About a month ago, when owner Chris Christopherson demoted his kitchen manager and took a more hands-on approach, vibes reportedly shifted at the popular St. Anthony bar and grill.
"It had been getting busier everyday," Bauman says. "Immediately everything started going backwards."
Christopherson would curse at and degrade workers, the former GM alleges, and attempted to establish a working environment where he was "feared."
"At brunch about three weeks ago, it all exploded," Bauman says. "He called me a dick, told me to shut the fuck up, threw a sandwich at the food runner… about half our staff walked out that day. He had this notion that everybody was conspiring against him."

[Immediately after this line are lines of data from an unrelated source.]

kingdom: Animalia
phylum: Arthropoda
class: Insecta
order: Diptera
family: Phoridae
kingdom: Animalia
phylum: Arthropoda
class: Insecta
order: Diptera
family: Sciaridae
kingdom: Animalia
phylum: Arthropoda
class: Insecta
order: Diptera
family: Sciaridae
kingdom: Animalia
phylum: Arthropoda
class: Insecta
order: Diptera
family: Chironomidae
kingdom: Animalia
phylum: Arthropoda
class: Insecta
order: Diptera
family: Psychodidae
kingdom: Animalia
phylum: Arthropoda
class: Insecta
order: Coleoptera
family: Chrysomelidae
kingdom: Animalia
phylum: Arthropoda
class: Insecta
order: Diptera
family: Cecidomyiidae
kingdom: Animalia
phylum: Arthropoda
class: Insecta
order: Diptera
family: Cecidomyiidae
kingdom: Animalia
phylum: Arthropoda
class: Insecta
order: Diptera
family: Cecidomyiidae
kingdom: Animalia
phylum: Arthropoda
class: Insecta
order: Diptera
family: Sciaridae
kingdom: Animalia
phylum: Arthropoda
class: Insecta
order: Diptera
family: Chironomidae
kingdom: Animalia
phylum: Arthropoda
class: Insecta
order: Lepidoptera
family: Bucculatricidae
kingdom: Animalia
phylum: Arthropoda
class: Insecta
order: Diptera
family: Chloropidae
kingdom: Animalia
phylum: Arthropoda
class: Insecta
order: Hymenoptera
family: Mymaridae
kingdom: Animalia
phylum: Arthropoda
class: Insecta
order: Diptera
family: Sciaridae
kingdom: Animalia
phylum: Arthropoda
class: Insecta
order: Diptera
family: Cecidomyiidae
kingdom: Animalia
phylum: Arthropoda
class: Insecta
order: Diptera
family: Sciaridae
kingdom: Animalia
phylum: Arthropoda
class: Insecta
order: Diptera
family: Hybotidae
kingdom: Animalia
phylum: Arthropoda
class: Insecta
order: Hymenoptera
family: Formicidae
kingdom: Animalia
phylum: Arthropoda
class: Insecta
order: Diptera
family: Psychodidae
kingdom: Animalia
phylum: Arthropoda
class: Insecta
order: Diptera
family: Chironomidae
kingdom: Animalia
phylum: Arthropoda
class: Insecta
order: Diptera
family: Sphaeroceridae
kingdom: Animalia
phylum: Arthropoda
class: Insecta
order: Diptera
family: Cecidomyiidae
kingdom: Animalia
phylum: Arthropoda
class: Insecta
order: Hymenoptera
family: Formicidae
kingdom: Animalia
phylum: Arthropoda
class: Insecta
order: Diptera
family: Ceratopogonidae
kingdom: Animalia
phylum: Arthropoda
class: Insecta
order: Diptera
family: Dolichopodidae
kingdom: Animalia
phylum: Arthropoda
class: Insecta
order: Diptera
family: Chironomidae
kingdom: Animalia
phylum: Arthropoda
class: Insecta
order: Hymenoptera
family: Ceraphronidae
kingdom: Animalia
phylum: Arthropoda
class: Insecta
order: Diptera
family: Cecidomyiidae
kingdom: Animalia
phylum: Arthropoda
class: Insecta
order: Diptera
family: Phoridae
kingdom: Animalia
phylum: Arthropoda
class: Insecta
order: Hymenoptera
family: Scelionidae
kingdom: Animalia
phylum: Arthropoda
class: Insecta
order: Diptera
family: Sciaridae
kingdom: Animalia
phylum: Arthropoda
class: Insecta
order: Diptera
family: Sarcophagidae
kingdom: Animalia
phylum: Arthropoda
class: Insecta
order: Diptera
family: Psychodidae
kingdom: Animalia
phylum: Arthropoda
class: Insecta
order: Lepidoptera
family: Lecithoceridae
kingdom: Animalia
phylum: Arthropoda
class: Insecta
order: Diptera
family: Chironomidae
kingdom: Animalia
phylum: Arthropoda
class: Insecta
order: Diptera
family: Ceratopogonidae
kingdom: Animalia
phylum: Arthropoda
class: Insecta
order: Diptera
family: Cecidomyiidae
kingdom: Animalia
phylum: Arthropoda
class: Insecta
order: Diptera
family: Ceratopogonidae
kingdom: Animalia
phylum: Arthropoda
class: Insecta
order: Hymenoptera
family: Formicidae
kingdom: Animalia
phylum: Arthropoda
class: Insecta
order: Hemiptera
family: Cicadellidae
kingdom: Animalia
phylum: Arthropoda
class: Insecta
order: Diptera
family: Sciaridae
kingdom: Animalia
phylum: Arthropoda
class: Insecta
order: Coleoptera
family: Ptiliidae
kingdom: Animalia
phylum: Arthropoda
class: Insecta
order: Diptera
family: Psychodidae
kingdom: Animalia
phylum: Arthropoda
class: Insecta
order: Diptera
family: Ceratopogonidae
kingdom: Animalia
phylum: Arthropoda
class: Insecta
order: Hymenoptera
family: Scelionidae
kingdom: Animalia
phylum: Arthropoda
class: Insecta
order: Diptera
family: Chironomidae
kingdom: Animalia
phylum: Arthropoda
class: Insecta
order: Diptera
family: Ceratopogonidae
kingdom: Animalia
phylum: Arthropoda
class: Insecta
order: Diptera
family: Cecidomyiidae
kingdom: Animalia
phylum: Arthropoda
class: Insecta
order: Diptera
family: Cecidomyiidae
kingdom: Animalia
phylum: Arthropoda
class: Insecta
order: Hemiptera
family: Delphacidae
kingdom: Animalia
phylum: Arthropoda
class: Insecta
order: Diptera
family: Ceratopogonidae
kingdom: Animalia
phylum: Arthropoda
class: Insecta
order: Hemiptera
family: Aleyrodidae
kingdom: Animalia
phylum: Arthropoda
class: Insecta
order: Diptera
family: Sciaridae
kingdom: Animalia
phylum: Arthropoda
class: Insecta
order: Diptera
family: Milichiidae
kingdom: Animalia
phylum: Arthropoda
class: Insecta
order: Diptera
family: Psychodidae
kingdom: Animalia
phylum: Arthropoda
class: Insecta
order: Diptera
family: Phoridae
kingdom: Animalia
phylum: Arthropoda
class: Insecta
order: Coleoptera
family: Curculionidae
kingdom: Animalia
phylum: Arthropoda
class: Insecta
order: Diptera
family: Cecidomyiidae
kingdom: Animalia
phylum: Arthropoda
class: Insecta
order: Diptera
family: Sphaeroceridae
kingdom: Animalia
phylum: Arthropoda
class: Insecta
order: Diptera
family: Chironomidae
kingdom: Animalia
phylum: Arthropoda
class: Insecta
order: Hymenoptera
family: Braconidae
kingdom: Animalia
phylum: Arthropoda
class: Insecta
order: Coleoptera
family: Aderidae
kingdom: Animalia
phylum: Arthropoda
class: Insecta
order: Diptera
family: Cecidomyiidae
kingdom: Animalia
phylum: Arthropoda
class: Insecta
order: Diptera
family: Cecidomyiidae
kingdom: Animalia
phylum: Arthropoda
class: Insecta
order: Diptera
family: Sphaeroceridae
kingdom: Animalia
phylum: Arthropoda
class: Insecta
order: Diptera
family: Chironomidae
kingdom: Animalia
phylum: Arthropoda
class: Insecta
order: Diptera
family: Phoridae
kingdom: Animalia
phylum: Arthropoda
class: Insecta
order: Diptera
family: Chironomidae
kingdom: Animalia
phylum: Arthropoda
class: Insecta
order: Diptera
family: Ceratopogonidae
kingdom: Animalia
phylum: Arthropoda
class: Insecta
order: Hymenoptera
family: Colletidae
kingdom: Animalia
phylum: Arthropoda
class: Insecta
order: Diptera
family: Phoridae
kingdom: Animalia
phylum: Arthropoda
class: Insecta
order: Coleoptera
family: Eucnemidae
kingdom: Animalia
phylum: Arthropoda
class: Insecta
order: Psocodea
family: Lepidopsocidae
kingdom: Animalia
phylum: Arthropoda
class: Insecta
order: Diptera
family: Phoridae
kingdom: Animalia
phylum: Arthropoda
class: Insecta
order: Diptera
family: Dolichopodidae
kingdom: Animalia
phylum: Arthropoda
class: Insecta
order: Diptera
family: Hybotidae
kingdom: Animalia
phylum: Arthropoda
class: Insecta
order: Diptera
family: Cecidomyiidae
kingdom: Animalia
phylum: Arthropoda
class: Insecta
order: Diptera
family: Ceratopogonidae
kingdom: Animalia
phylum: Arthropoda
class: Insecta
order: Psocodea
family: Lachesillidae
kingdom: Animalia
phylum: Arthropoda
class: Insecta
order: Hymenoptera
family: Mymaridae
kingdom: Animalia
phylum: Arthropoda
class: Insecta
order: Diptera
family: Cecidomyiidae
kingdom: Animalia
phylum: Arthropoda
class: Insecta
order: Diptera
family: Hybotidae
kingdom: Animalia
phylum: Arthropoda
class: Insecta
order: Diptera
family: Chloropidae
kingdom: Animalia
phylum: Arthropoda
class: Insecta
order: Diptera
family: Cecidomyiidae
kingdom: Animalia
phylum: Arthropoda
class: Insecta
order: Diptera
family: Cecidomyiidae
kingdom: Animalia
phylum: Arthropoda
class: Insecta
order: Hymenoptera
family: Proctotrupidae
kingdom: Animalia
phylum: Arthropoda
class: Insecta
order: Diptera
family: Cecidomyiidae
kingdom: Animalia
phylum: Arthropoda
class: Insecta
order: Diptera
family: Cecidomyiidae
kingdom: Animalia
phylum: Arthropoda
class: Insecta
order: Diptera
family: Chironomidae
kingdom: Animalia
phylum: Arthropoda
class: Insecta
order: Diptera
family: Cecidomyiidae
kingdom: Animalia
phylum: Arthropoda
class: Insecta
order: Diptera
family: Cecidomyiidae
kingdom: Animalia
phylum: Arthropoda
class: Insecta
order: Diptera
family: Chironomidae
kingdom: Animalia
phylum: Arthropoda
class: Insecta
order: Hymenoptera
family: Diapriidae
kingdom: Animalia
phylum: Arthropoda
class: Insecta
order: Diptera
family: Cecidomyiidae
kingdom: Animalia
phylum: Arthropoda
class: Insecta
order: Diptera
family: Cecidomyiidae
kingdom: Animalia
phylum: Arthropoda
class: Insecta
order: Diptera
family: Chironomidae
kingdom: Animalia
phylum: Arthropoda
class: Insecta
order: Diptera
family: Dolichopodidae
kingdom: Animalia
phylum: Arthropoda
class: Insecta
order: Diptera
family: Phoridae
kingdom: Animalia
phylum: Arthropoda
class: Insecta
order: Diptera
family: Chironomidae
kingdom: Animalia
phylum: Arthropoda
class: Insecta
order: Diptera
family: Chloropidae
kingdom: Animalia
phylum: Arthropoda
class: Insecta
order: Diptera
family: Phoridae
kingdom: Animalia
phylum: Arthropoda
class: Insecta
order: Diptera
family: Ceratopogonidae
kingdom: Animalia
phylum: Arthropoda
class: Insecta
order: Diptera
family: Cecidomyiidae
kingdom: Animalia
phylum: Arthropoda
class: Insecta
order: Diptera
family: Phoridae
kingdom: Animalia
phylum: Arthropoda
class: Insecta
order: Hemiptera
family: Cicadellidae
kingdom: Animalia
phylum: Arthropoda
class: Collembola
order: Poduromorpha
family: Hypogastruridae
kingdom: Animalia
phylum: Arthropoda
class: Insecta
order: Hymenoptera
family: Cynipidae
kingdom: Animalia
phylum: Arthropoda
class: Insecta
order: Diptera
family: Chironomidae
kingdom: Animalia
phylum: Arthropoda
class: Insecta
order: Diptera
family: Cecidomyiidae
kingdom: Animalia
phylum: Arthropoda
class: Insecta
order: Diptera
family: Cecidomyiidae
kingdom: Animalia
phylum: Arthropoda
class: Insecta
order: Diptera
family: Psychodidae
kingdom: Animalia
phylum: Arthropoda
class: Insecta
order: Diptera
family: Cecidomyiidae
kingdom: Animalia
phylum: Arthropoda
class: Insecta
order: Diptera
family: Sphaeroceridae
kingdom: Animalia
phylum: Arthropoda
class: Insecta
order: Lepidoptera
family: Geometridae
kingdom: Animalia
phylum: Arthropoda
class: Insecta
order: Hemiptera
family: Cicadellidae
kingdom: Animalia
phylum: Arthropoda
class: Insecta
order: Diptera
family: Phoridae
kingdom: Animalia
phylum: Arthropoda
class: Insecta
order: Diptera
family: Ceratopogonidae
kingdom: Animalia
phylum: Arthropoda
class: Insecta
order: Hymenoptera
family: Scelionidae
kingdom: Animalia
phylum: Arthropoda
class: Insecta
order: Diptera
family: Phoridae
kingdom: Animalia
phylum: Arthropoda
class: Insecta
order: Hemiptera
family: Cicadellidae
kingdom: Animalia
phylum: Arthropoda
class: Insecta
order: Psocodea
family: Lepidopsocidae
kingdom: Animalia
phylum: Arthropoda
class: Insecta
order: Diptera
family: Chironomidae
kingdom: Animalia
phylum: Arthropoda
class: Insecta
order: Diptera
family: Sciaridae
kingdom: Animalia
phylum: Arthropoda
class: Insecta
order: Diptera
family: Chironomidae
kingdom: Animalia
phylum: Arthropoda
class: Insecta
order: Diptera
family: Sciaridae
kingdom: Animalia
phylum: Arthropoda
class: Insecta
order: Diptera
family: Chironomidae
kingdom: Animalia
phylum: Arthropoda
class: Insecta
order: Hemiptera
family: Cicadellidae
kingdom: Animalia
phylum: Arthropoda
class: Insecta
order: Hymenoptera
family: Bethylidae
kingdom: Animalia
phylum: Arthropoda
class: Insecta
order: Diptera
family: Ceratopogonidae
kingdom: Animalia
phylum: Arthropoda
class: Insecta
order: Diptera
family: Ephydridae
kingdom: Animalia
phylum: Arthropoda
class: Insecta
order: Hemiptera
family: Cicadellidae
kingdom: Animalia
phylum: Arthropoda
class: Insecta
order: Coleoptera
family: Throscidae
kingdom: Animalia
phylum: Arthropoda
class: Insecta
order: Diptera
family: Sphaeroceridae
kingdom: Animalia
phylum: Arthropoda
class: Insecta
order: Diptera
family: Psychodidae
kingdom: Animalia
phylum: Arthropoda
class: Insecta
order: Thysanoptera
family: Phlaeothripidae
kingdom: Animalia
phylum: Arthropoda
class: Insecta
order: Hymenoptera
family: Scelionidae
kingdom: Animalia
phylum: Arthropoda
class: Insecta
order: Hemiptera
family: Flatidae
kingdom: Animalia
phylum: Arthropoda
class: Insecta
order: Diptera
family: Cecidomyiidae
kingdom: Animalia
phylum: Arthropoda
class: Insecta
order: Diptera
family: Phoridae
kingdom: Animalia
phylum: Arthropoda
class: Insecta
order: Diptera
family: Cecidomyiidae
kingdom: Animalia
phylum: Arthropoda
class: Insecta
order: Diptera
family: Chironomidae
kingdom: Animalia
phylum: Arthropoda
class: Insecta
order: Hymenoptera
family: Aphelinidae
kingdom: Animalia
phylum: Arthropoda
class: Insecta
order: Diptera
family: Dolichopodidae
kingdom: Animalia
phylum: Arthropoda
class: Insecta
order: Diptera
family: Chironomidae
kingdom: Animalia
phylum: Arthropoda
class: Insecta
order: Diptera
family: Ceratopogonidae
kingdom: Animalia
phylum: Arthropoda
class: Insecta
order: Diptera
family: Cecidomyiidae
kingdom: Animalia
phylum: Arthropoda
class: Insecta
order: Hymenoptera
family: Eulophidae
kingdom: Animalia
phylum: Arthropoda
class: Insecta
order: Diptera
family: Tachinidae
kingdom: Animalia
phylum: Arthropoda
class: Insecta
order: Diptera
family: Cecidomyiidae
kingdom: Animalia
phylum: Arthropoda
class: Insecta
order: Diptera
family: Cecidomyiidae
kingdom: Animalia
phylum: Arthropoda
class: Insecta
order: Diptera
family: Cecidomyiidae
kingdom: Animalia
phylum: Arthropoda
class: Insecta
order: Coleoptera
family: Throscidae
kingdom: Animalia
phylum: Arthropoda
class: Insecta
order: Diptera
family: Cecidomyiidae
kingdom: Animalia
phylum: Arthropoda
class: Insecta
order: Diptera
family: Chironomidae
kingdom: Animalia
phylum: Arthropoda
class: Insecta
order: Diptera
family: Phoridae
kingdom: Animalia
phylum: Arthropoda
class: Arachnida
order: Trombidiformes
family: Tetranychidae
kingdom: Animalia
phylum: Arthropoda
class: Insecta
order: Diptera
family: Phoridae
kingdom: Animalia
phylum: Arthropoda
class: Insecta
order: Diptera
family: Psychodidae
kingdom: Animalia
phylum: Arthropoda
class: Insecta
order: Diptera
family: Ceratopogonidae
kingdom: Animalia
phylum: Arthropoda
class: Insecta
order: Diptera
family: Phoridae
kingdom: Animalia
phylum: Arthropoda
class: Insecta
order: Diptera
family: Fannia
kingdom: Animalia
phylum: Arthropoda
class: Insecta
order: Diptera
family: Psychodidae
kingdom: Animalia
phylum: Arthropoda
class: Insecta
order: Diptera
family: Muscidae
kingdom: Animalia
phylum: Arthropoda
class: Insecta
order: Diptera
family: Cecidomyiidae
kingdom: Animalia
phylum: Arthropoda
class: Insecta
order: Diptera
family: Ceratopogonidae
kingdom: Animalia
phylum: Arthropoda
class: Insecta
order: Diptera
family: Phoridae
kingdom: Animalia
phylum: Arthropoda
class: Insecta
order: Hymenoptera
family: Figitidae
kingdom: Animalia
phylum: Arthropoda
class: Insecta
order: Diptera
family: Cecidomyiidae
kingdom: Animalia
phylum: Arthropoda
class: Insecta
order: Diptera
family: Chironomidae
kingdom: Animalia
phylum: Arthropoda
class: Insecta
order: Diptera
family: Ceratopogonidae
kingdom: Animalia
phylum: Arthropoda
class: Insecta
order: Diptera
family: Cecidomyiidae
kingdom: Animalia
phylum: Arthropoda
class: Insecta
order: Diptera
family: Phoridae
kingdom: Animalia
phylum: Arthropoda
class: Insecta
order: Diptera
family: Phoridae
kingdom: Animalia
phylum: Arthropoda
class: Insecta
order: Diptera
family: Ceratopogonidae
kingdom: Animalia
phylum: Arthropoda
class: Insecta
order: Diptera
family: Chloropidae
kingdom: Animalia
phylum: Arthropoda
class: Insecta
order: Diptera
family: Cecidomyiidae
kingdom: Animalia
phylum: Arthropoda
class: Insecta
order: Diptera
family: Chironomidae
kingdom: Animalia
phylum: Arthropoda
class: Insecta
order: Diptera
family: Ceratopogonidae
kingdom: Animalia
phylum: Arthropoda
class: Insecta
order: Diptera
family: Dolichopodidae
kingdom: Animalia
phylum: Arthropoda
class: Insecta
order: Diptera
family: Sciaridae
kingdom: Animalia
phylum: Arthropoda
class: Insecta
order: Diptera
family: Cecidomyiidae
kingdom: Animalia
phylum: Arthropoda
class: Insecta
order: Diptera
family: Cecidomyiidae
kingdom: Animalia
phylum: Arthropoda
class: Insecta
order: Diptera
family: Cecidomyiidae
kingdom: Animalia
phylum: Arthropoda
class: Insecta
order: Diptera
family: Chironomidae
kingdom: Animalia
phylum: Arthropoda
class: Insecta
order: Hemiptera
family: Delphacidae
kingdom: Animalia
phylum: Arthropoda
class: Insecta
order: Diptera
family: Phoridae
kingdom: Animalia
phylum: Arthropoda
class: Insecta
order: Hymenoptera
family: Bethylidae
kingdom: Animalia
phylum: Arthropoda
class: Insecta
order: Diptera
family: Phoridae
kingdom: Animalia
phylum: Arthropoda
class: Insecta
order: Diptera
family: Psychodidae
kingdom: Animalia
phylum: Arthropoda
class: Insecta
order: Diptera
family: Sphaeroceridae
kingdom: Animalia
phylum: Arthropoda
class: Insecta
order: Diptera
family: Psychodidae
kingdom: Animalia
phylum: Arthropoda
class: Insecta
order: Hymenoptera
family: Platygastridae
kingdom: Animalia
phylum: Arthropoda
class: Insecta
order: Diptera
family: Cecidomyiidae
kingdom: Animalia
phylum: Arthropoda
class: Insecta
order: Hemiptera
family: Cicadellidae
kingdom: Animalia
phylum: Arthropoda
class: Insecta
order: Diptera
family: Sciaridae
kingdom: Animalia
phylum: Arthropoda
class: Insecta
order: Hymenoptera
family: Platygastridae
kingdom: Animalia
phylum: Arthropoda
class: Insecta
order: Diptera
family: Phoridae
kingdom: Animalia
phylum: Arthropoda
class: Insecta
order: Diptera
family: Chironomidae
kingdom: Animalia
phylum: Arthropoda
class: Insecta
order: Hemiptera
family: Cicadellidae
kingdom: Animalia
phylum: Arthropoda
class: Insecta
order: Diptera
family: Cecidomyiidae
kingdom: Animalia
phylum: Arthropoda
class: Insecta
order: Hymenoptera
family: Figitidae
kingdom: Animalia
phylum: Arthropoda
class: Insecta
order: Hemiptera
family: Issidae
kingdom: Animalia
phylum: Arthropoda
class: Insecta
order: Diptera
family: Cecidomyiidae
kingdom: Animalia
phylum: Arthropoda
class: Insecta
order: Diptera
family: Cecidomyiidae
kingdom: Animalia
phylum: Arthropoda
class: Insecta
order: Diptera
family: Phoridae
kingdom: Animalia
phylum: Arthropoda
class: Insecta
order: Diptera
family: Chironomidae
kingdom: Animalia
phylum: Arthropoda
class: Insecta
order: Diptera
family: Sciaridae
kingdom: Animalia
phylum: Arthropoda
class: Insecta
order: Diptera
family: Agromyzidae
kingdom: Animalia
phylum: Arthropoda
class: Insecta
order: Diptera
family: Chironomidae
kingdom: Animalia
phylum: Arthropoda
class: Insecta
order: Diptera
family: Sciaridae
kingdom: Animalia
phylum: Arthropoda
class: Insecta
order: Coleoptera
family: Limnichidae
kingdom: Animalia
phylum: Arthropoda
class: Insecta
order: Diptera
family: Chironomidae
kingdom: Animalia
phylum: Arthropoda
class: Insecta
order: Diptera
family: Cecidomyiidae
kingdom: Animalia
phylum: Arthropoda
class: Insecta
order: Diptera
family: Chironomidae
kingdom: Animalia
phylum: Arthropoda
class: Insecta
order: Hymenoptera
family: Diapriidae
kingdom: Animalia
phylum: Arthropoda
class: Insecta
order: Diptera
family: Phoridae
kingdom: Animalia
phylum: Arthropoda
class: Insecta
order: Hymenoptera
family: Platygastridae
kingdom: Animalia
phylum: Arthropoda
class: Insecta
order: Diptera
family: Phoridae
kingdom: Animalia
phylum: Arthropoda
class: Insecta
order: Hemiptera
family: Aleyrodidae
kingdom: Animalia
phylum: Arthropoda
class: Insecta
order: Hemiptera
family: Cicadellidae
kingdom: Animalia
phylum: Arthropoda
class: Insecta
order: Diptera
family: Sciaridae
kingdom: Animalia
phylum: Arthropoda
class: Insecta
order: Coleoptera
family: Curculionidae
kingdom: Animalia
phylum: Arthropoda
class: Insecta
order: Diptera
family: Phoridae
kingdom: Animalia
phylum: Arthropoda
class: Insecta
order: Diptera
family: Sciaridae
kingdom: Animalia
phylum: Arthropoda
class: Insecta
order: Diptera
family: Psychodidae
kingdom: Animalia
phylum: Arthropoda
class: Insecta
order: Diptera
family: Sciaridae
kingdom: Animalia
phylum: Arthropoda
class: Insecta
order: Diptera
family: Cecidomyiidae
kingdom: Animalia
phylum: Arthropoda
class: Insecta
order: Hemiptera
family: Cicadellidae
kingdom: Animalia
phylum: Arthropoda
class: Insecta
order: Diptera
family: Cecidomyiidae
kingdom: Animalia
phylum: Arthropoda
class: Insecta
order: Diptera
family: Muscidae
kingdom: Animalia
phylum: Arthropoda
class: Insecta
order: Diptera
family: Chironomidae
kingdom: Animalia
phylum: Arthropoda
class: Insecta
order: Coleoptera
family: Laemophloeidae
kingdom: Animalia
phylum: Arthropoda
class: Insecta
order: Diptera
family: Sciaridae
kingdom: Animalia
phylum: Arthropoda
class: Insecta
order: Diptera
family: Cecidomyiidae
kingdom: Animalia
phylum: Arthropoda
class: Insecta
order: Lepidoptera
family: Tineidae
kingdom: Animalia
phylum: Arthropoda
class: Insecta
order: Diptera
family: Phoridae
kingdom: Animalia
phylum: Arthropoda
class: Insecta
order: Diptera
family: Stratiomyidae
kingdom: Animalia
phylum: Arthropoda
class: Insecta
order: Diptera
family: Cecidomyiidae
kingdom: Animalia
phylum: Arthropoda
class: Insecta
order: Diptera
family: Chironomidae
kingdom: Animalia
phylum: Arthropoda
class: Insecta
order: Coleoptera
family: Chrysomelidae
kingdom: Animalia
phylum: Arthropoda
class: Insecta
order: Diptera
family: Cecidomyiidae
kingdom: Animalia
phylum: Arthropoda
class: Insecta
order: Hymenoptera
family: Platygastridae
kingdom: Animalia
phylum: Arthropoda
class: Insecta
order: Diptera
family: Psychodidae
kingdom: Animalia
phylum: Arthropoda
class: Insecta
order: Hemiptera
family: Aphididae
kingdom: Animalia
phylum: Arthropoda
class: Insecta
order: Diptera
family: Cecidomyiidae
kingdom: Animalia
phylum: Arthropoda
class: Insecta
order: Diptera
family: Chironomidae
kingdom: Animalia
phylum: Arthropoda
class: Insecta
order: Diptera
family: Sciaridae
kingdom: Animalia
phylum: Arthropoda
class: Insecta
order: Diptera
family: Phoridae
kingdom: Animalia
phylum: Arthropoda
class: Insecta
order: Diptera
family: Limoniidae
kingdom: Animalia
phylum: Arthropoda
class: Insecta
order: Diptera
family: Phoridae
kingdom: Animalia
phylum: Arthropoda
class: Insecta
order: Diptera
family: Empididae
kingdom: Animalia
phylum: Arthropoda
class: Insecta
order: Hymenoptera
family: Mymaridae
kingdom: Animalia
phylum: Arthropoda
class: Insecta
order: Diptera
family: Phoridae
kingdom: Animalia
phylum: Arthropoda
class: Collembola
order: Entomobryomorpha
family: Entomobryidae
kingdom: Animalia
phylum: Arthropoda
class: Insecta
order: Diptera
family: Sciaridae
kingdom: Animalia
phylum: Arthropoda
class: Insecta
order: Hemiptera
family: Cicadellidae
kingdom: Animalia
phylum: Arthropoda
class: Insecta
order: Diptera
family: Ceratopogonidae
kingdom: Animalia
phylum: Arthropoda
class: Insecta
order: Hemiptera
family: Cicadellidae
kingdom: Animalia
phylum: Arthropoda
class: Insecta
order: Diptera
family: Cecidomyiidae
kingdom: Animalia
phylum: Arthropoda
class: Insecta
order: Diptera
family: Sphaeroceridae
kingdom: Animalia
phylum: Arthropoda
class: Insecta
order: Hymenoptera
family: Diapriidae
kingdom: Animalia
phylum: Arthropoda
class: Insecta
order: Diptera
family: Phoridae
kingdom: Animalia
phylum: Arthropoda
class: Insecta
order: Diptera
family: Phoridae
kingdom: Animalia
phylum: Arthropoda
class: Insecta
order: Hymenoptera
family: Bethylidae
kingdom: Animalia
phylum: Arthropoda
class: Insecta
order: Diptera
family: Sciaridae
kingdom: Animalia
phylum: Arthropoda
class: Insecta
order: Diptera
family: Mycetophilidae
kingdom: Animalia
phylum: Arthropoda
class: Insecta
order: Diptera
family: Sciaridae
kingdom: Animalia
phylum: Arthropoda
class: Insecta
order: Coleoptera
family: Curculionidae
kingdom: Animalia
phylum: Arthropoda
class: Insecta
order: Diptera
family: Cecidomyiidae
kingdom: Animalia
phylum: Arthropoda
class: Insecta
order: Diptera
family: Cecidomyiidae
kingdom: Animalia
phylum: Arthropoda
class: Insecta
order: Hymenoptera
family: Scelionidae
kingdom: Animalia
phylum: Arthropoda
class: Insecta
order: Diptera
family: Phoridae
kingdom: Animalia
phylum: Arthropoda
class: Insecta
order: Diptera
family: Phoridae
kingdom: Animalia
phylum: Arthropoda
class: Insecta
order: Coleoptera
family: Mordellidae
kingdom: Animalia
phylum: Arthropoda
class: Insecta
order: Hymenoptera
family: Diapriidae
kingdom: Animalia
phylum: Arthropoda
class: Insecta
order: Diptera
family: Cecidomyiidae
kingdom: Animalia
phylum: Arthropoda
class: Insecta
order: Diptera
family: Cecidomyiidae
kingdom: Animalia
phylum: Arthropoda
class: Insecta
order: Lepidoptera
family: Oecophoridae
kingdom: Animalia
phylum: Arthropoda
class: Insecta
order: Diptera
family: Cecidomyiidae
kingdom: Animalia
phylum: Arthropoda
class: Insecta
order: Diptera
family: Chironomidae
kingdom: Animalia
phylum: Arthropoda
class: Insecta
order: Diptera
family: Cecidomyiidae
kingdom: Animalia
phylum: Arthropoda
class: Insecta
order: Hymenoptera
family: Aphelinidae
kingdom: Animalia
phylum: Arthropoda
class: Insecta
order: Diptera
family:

On Sunday, The Unofficial was too short-staffed to operate, so workers shut the place down at around 5 p.m. They awoke the following morning to an email from Christopherson stating that the bar would close "effective immediately." The "childish" workplace culture "grosses" him out, he wrote, and he "refuses to be a part of it."
Workers were instructed to reapply for their jobs beginning next Monday; the doors at 3701 NE Stinson Blvd. had been chained shut.
Since Christopherson re-entered daily operations, and culminating with the apparent mass layoff, about 20 front- and back-of-house workers are out of work, Bauman says, calling the staff "tight-knit." He knows of one worker who will show up to ask for their old job back.
"We were a bar of regulars, 85% of our business was regulars," Bauman says. "And the regulars are up in arms now. They came there for the amazing people that worked there."
Oddly, a Facebook post from Wednesday announcing the closure remains up, despite the comments being flooded with anger and resentment toward Christopherson. Ditto for this Reddit thread. As worker empowerment experiences a slow awakening in the U.S., we've seen more willingness from employees to call out allegedly bad bosses. Just look at eyerolls directed at Leslie Bock, the soon-to-be-former owner of Betty Danger's, or the service industry uproar sparked by local restaurant tycoon Kim Bartmann’s James Beard nomination.
Christopherson, who could not be reached for comment, owned historic Minneapolis dive bar Sporty's—now Como Tap, one of the city's most underrated bars—from 2012 through 2019. The Unofficial launched inside a former IHOP around 2016.